▸ Instructions:
a – Answer these about the rollout issue below, one line each:
(i) Which Slack channel is given as the best place to reach the owners?
(ii) Which finder class does the `PipelineAnalytics` field use to read the Siphon-replicated table when the flag is enabled?
(iii) Which sync service is expected to become redundant once the rollout is complete?
b – Translate this sentence from the rollout issue into Spanish: "This issue is to roll out the feature on production, that is currently behind the `pipeline_analytics_siphon` feature flag."
c – Name every database table and materialized view that the rollout issue mentions, writing each name out in full.

▸ Selected passage:
★ ★ ★

[FF] `pipeline_analytics_siphon` -- Route PipelineAnalytics reads through siphon_p_ci_pipelines
## Summary
This issue is to roll out [the feature](https://gitlab.com/gitlab-org/gitlab/-/issues/598440) on production,
that is currently behind the `pipeline_analytics_siphon` feature flag.
When enabled, the `PipelineAnalytics` GraphQL field (Project + Group) reads from
the Siphon-replicated `siphon_p_ci_pipelines` table via
`ClickHouse::Finders::Ci::SiphonPipelinesFinder` (argMax dedup pattern) instead
of the `ci_finished_pipelines_{hourly,daily}` materialized views.
## Owners
- Most appropriate Slack channel to reach out to: `#g_ci-platform`
- Best individual to reach out to: @narendran-kannan
## Expectations
### What are we expecting to happen?
- `/-/pipelines/charts` (Project and Group) continues to render aggregate counts,
per-status counts, and p50/p95/p99 duration statistics with parity to the MV
path within a small expected delta (raw `started_at` filtering vs hour-bucketed
`started_at_bucket`).
- One bespoke sync pipeline (`Ci::ClickHouse::DataIngestion::FinishedPipelinesSyncService`)
becomes redundant once the rollout is complete, freeing up Sidekiq capacity and
removing a CSV-based ingestion path.

★ ★ ★

▸ Excerpted data:
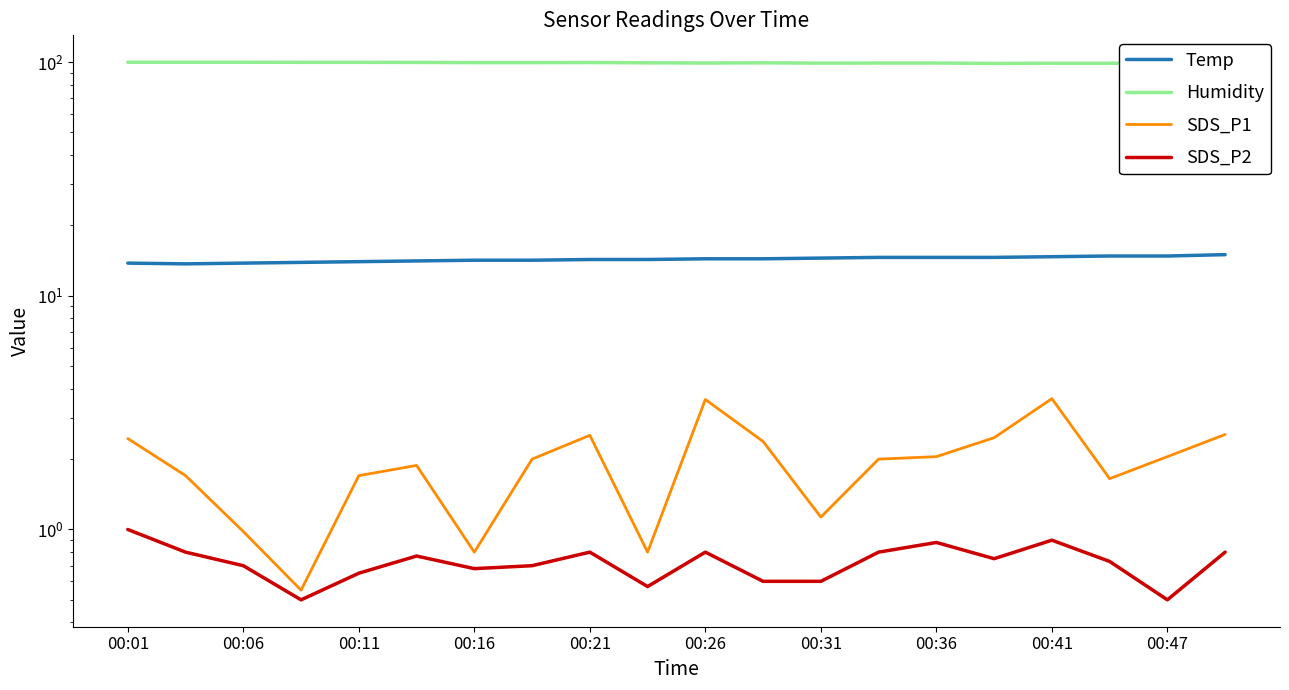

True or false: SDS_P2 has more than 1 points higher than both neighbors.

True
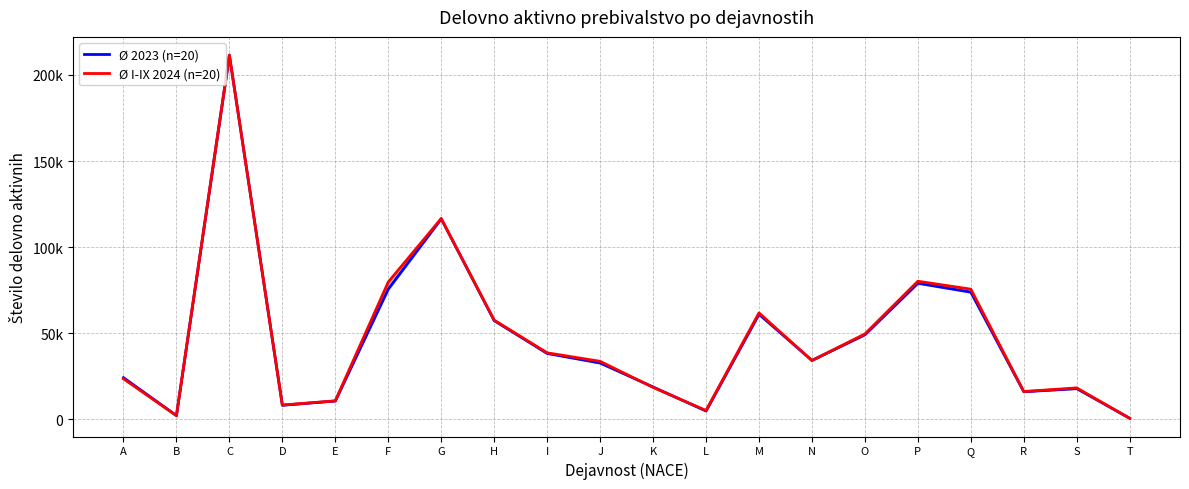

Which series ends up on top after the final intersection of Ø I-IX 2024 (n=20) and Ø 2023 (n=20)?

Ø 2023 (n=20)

★ ★ ★

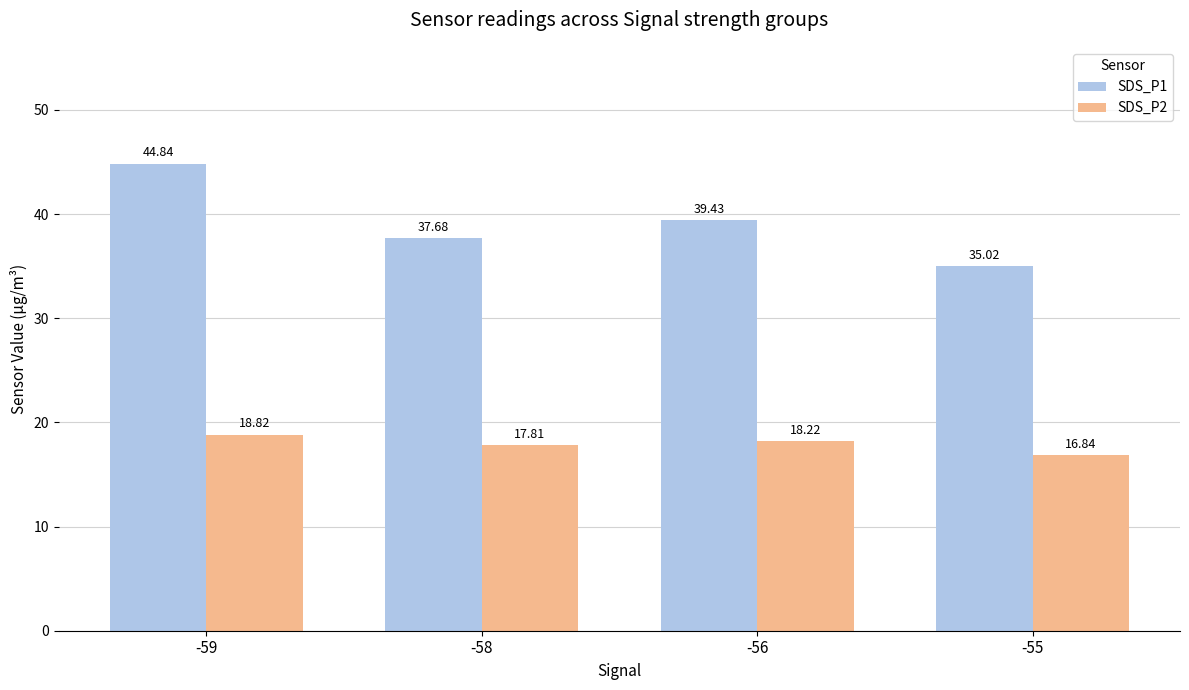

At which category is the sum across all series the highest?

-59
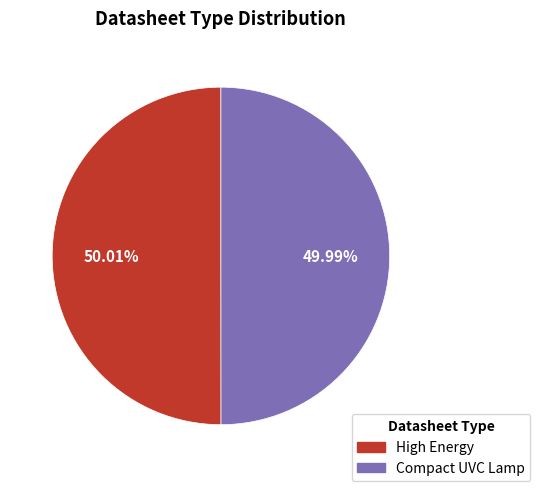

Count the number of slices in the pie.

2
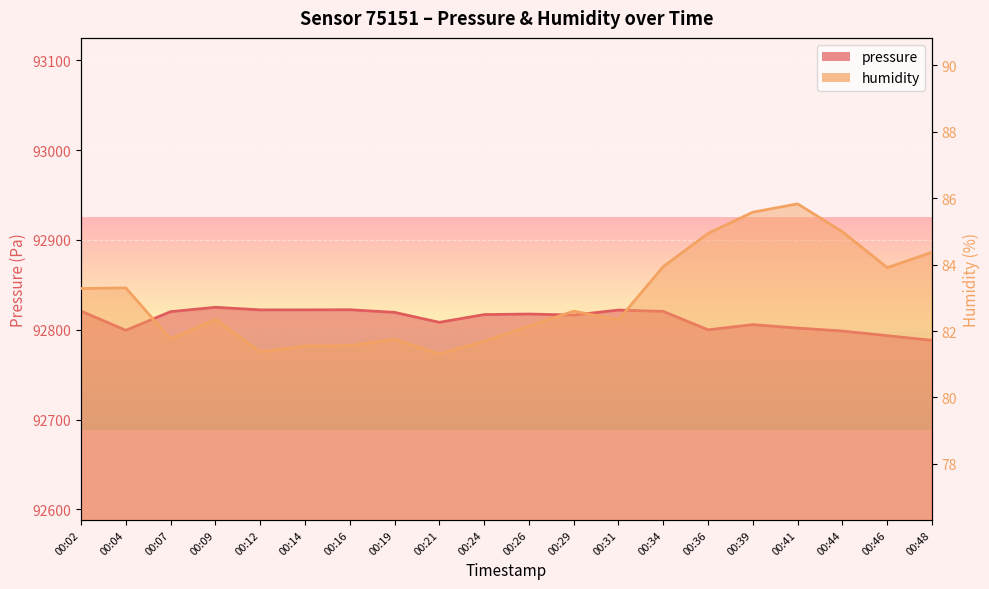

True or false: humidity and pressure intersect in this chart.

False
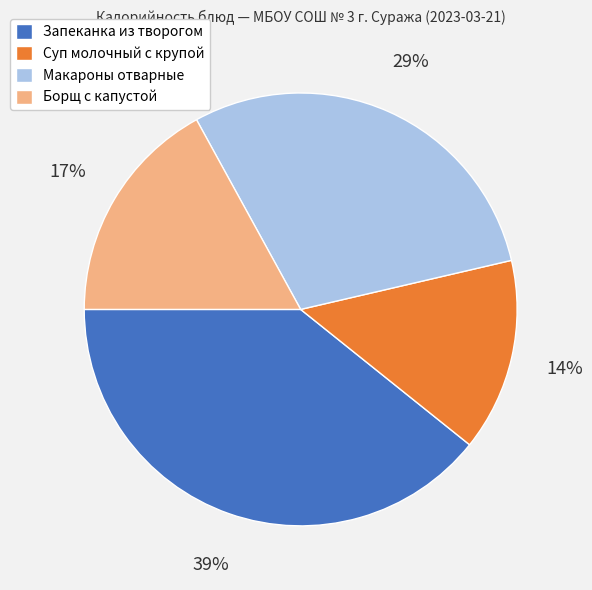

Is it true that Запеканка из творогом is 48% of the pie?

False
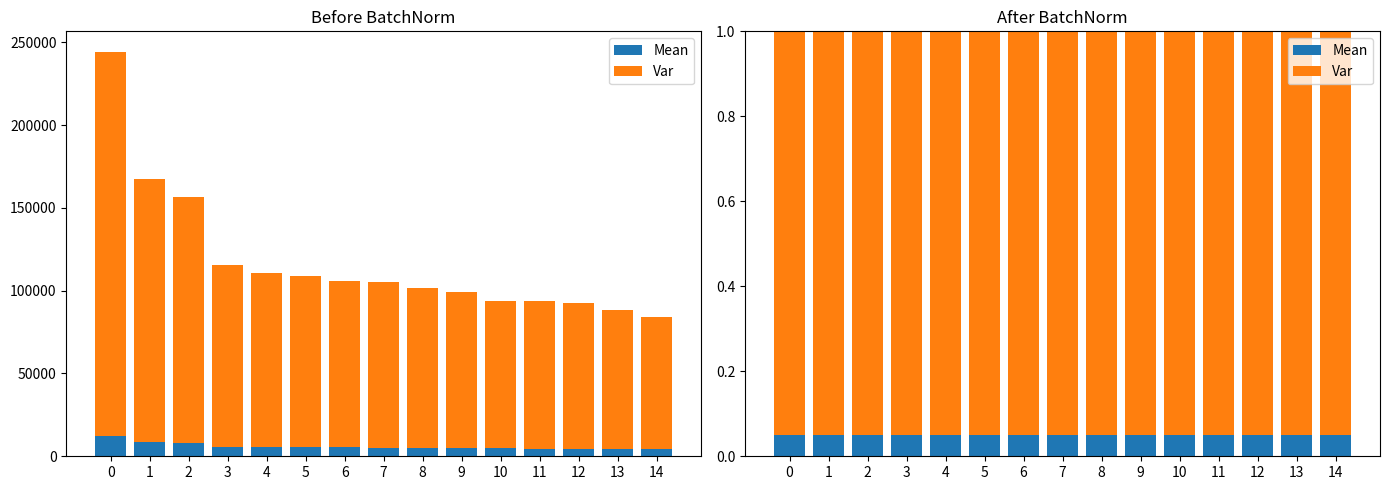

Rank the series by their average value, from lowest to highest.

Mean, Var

★ ★ ★

▸ Completed exercise:
a –
(i) `#g_ci-platform`
(ii) `ClickHouse::Finders::Ci::SiphonPipelinesFinder`
(iii) `Ci::ClickHouse::DataIngestion::FinishedPipelinesSyncService`

b – Esta incidencia tiene como fin desplegar en producción la funcionalidad que actualmente está detrás de la marca de función `pipeline_analytics_siphon`.

c –
siphon_p_ci_pipelines
ci_finished_pipelines_hourly
ci_finished_pipelines_daily